Mais il est vrai que les sentiments d’identité, la conscience de soi et de la force qui découle du nombre, longtemps diffus, ont été lents à se cristalliser à la fin de l’époque coloniale. Le ressort en fut l’oppression grandissante exercée par les chefs sous régime belge, le changement de contexte politique dans l’après-guerre, la bureaucratisation de la chefferie, l’influence de l’école et de la presse, et les débuts encore balbutiants de la démocratisation grâce aux élections exigées par l’ONU. Mais il ne faut pas sous-estimer non plus l’importance d’une histoire populaire qui se transmettait la nuit au fond des cases parallèlement à l’histoire idéologique officielle :
« Dans les familles et les ménages hutu, le soir autour du feu de bois, pendant le repas de haricots, le grand-père ou le père racontait une autre histoire, la chronique familiale, qui remontait à plusieurs générations, transmise de père en fils.
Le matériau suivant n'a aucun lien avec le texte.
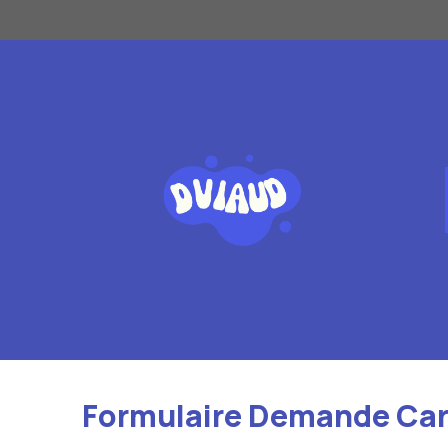
Aller
au
contenu
Formulaire Demande Carte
C’est l’histoire qui dit comment, peu à peu, le lignage perdait son autonomie et sa dignité, une histoire d’humiliation et d’oppression croissantes de la part des seigneurs et maîtres, les Tutsi de toutes les couches, de haut en bas. Cette tradition explique les sentiments profondément enracinés de frustration et d’humiliation des Hutu envers les Tutsi. Ces sentiments se sont accumulés au cours des siècles, bouillon de culture d’une haine inconsciente mais toujours en veilleuse, qui fait partie de l’inconscient collectif du Hutu, transmise, chaque fois renforcée, de génération en génération. Les Tutsi, eux, … ont un inconscient collectif formé par des siècles de pouvoir et de supériorité. Ils n’ont aucune idée de ce qui vit dans l’âme des Hutu » .
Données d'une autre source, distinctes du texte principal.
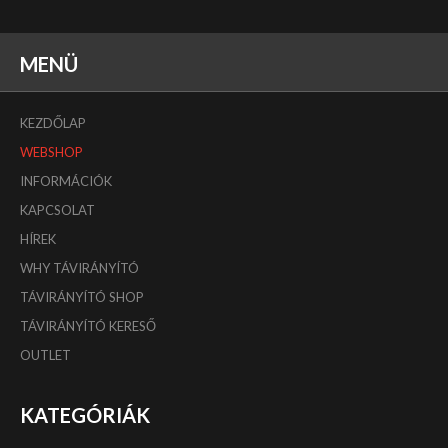
MENÜ
KEZDŐLAP
WEBSHOP
INFORMÁCIÓK
KAPCSOLAT
HÍREK
WHY TÁVIRÁNYÍTÓ
TÁVIRÁNYÍTÓ SHOP
TÁVIRÁNYÍTÓ KERESŐ
OUTLET
KATEGÓRIÁK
Du fait de sa situation, le Hutu était donc marqué par une psychologie très différente de celle du Tutsi. A. Kashamura le décrit comme « plus ouvert… même si par snobisme il imite parfois le comportement tutsi » (p. 50). Ne cultivant pas la maîtrise de soi, ses réactions émotionnelles étaient plus manifestes. Il n’en était pas moins habile à cacher son jeu, naviguant entre obséquiosité et roublardise. La situation étant ce qu’elle était, « il fallait se laisser tondre pour ne pas s’exposer à des tracasseries et à d’autres injustices sans fin. N’ayant guère l’occasion de circuler loin de chez lui, il était très lié à un milieu restreint, étroitement localisé. Sa vision des choses était avant tout utilitaire, au raz du sol, les inquiétudes alimentaires laissant peu de place aux préoccupations esthétiques, d’élégance ou de finesse. L’ascension sociale ne pouvait se réaliser qu’en fréquentant, puis imitant la haute classe. Les Allemands ont parlé de Tutsiaffen, de gens cherchant à singer les Tutsi. Y parvenaient-ils, ils développaient facilement une mentalité de nouveaux riches.